Lomio, in line with case law, claims a receiver is crucial given a “grave and immediate threat of continuing harm to the Plaintiffs,” the exhaustion of less extreme measures of remediation, and the lack of leadership to “turn the tide within a reasonable period of time,” and a “huge waste of the taxpayer’s resources,” given ongoing costs from litigation.
She wrote, “With a receiver, resources will be properly invested into making the ‘substantial’ changes to systems needed to finally improve healthcare in the state prison system and, ultimately, end this case.”
Lomio reiterated to the Arizona Capitol Times the need to essentially give a receiver “complete control” over health care, managing budgets, working with the legislature and developing processes to ensure sufficient and correct staffing levels.
“We just have had this really adversarial scorched earth litigation for a decade without seeing meaningful improvements, and it’s just a waste of money. We need to make sure that that money is directed smartly, so that we make the reforms we need to get care to a constitutional level,” Lomio said.
“Right now, the only way we can see that is to bring in a competent person to oversee that system, give them all of the powers and responsibilities they need to make an efficient system,” Lomio said. “You put the money in and it goes to good care, whereas right now you’re putting a lot of money in and it’s going to bad care.”
The department views the current status of care differently, though, and said definitively that a “receiver is not the answer.”
In a statement, ADCRR cited “numerous” improvements to expand access to treatment, create new medical housing and in-patient mental health units and greater communication and responsiveness to health care concerns posed by people who are incarcerated.
The department claimed the Plaintiffs instead “devote what appears to be an endless amount of time, energy and money, unnecessarily driving up the cost to Arizona taxpayer,” and cited $2.2 million in court and plaintiff monitoring costs, and an increase to the FY2025 budget by $2.5 million, on top of the existing $400 million budget for health care.
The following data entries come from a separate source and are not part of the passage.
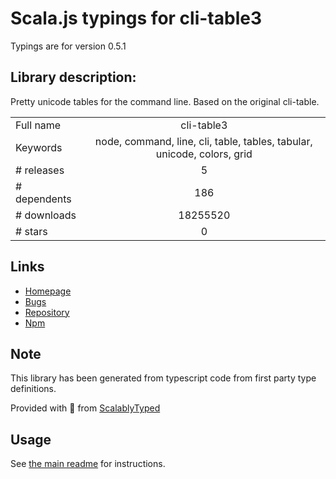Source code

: 
# Scala.js typings for cli-table3

Typings are for version 0.5.1

## Library description:
Pretty unicode tables for the command line. Based on the original cli-table.

|                    |                 |
| ------------------ | :-------------: |
| Full name          | cli-table3 |
| Keywords           | node, command, line, cli, table, tables, tabular, unicode, colors, grid |
| # releases         | 5 |
| # dependents       | 186 |
| # downloads        | 18255520 |
| # stars            | 0 |

## Links
- [Homepage](https://github.com/cli-table/cli-table3)
- [Bugs](https://github.com/cli-table/cli-table3/issues)
- [Repository](https://github.com/cli-table/cli-table3)
- [Npm](https://www.npmjs.com/package/cli-table3)
    


## Note
This library has been generated from typescript code from first party type definitions.

Provided with :purple_heart: from [ScalablyTyped](https://github.com/oyvindberg/ScalablyTyped)

## Usage
See [the main readme](../../readme.md) for instructions.


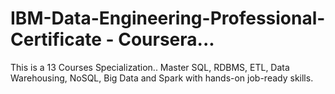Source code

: # IBM-Data-Engineering-Professional-Certificate - Coursera...
This is a 13 Courses Specialization..
Master SQL, RDBMS, ETL, Data Warehousing, NoSQL, Big Data and Spark with hands-on job-ready skills.
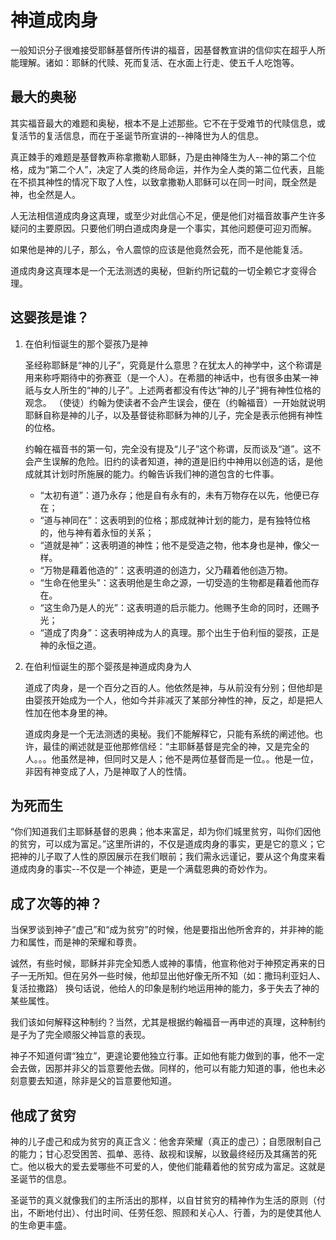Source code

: <link rel="stylesheet" type="text/css" href="../../auto-number.css">

# 神道成肉身

一般知识分子很难接受耶稣基督所传讲的福音，因基督教宣讲的信仰实在超乎人所能理解。诸如：耶稣的代赎、死而复活、在水面上行走、使五千人吃饱等。

## 最大的奥秘

其实福音最大的难题和奥秘，根本不是上述那些。它不在于受难节的代赎信息，或复活节的复活信息，而在于圣诞节所宣讲的--神降世为人的信息。

真正棘手的难题是基督教声称拿撒勒人耶稣，乃是由神降生为人--神的第二个位格，成为“第二个人”，决定了人类的终局命运，并作为全人类的第二位代表，且能在不损其神性的情况下取了人性，以致拿撒勒人耶稣可以在同一时间，既全然是神，也全然是人。

人无法相信道成肉身这真理，或至少对此信心不足，便是他们对福音故事产生许多疑问的主要原因。只要他们明白道成肉身是一个事实，其他问题便可迎刃而解。

如果他是神的儿子，那么，令人震惊的应该是他竟然会死，而不是他能复活。

道成肉身这真理本是一个无法测透的奥秘，但新约所记载的一切全赖它才变得合理。

## 这婴孩是谁？

1. 在伯利恒诞生的那个婴孩乃是神

    圣经称耶稣是“神的儿子”，究竟是什么意思？在犹太人的神学中，这个称谓是用来称呼期待中的弥赛亚（是一个人）。在希腊的神话中，也有很多由某一神祇与女人所生的“神的儿子”。上述两者都没有传达“神的儿子”拥有神性位格的观念。
    （使徒）约翰为使读者不会产生误会，便在（约翰福音）一开始就说明耶稣自称是神的儿子，以及基督徒称耶稣为神的儿子，完全是表示他拥有神性的位格。

    约翰在福音书的第一句，完全没有提及“儿子”这个称谓，反而谈及“道”。这不会产生误解的危险。旧约的读者知道，神的道是旧约中神用以创造的话，是他成就其计划时所施展的能力。约翰告诉我们神的道包含的七件事。

    * “太初有道”：道乃永存；他是自有永有的，未有万物存在以先，他便已存在；
    * “道与神同在”：这表明到的位格；那成就神计划的能力，是有独特位格的，他与神有着永恒的关系；
    * “道就是神”：这表明道的神性；他不是受造之物，他本身也是神，像父一样。
    * “万物是藉着他造的”：这表明道的创造力，父乃藉着他创造万物。
    * “生命在他里头”：这表明他是生命之源，一切受造的生物都是藉着他而存在。
    * “这生命乃是人的光”：这表明道的启示能力。他赐予生命的同时，还赐予光；
    * “道成了肉身”：这表明神成为人的真理。那个出生于伯利恒的婴孩，正是神的永恒之道。

2. 在伯利恒诞生的那个婴孩是神道成肉身为人

    道成了肉身，是一个百分之百的人。他依然是神，与从前没有分别；但他却是由婴孩开始成为一个人，他如今并非减灭了某部分神性的神，反之，却是把人性加在他本身里的神。

    道成肉身是一个无法测透的奥秘。我们不能解释它，只能有系统的阐述他。也许，最佳的阐述就是亚他那修信经：“主耶稣基督是完全的神，又是完全的人。。。他虽然是神，但同时又是人；他不是两位基督而是一位。。他是一位，非因有神变成了人，乃是神取了人的性情。

## 为死而生

“你们知道我们主耶稣基督的恩典；他本来富足，却为你们城里贫穷，叫你们因他的贫穷，可以成为富足。”这里所讲的，不仅是道成肉身的事实，更是它的意义；它把神的儿子取了人性的原因展示在我们眼前；我们需永远谨记，要从这个角度来看道成肉身的事实--不仅是一个神迹，更是一个满载恩典的奇妙作为。

## 成了次等的神？

当保罗谈到神子“虚己”和“成为贫穷”的时候，他是要指出他所舍弃的，并非神的能力和属性，而是神的荣耀和尊贵。

诚然，有些时候，耶稣并非完全知悉人或神的事情，他宣称他对于神预定再来的日子一无所知。但在另外一些时候，他却显出他好像无所不知（如：撒玛利亚妇人、复活拉撒路）
换句话说，他给人的印象是制约地运用神的能力，多于失去了神的某些属性。

我们该如何解释这种制约？当然，尤其是根据约翰福音一再申述的真理，这种制约是子为了完全顺服父神旨意的表现。

神子不知道何谓“独立”，更遑论要他独立行事。正如他有能力做到的事，他不一定会去做，因那并非父的旨意要他去做。同样的，他可以有能力知道的事，他也未必刻意要去知道，除非是父的旨意要他知道。

## 他成了贫穷

神的儿子虚己和成为贫穷的真正含义：他舍弃荣耀（真正的虚己）；自愿限制自己的能力；甘心忍受困苦、孤单、恶待、敌视和误解，以致最终经历及其痛苦的死亡。他以极大的爱去爱哪些不可爱的人，使他们能藉着他的贫穷成为富足。这就是圣诞节的信息。

圣诞节的真义就像我们的主所活出的那样，以自甘贫穷的精神作为生活的原则（付出，不断地付出）、付出时间、任劳任怨、照顾和关心人、行善，为的是使其他人的生命更丰盛。
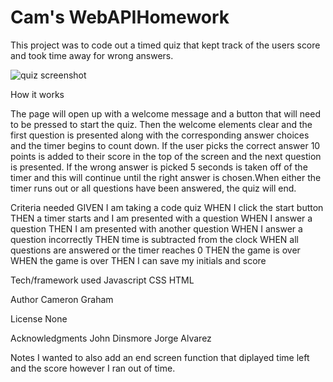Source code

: # Cam's WebAPIHomework

This project was to code out a timed quiz that kept track of the users score and took time away for wrong answers.

![quiz screenshot](./assests/images/quizopenscreen.png)

How it works

The page will open up with a welcome message and a button that will need to be pressed to start the quiz. Then the welcome elements clear and the first question is presented along with the corresponding answer choices and the timer begins to count down. If the user picks the correct answer 10 points is added to their score in the top of the screen and the next question is presented. If the wrong answer is picked 5 seconds is taken off of the timer and this will continue until the right answer is chosen.When either the timer runs out or all questions have been answered, the quiz will end.

Criteria needed
GIVEN I am taking a code quiz
WHEN I click the start button
THEN a timer starts and I am presented with a question
WHEN I answer a question
THEN I am presented with another question
WHEN I answer a question incorrectly
THEN time is subtracted from the clock
WHEN all questions are answered or the timer reaches 0
THEN the game is over
WHEN the game is over
THEN I can save my initials and score


Tech/framework used
Javascript
CSS
HTML


Author
Cameron Graham

License
None

Acknowledgments
John Dinsmore
Jorge Alvarez

Notes
I wanted to also add an end screen function that diplayed time left and the score however I ran out of time.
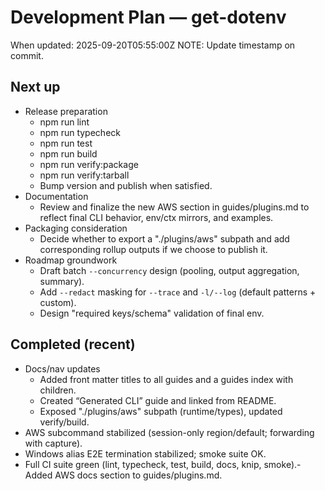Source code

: # Development Plan — get-dotenv

When updated: 2025-09-20T05:55:00Z
NOTE: Update timestamp on commit.

## Next up
- Release preparation
  - npm run lint
  - npm run typecheck
  - npm run test
  - npm run build
  - npm run verify:package
  - npm run verify:tarball
  - Bump version and publish when satisfied.
- Documentation
  - Review and finalize the new AWS section in guides/plugins.md
    to reflect final CLI behavior, env/ctx mirrors, and examples.
- Packaging consideration
  - Decide whether to export a "./plugins/aws" subpath and add
    corresponding rollup outputs if we choose to publish it.
- Roadmap groundwork
  - Draft batch `--concurrency` design (pooling, output aggregation, summary).
  - Add `--redact` masking for `--trace` and `-l/--log` (default patterns + custom).
  - Design "required keys/schema" validation of final env.

## Completed (recent)

- Docs/nav updates
  - Added front matter titles to all guides and a guides index with children.
  - Created “Generated CLI” guide and linked from README.
  - Exposed "./plugins/aws" subpath (runtime/types), updated verify/build.
- AWS subcommand stabilized (session-only region/default; forwarding with capture).
- Windows alias E2E termination stabilized; smoke suite OK.
- Full CI suite green (lint, typecheck, test, build, docs, knip, smoke).- Added AWS docs section to guides/plugins.md.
“The question Arizona tax payers and lawmakers should ask themselves is, why does the State continue to allow the Plaintiffs to gloss over facts demonstrating the ADCRR system is revitalized, right in front of their watchful eyes, a shadow version of its former self? And, how much are we willing to allow these out-of-state influences to dictate what is good for our state? With a constantly moving goal, and by relying on outdated and biased reports, the Plaintiffs keep the State of Arizona and its hardworking citizens paying, at the expense of other needs; to what end?”
A response from the Department of Corrections, Rehabilitation and Reentry is due to the court on March 4, with a reply from the Plaintiffs due two weeks later, on March 18.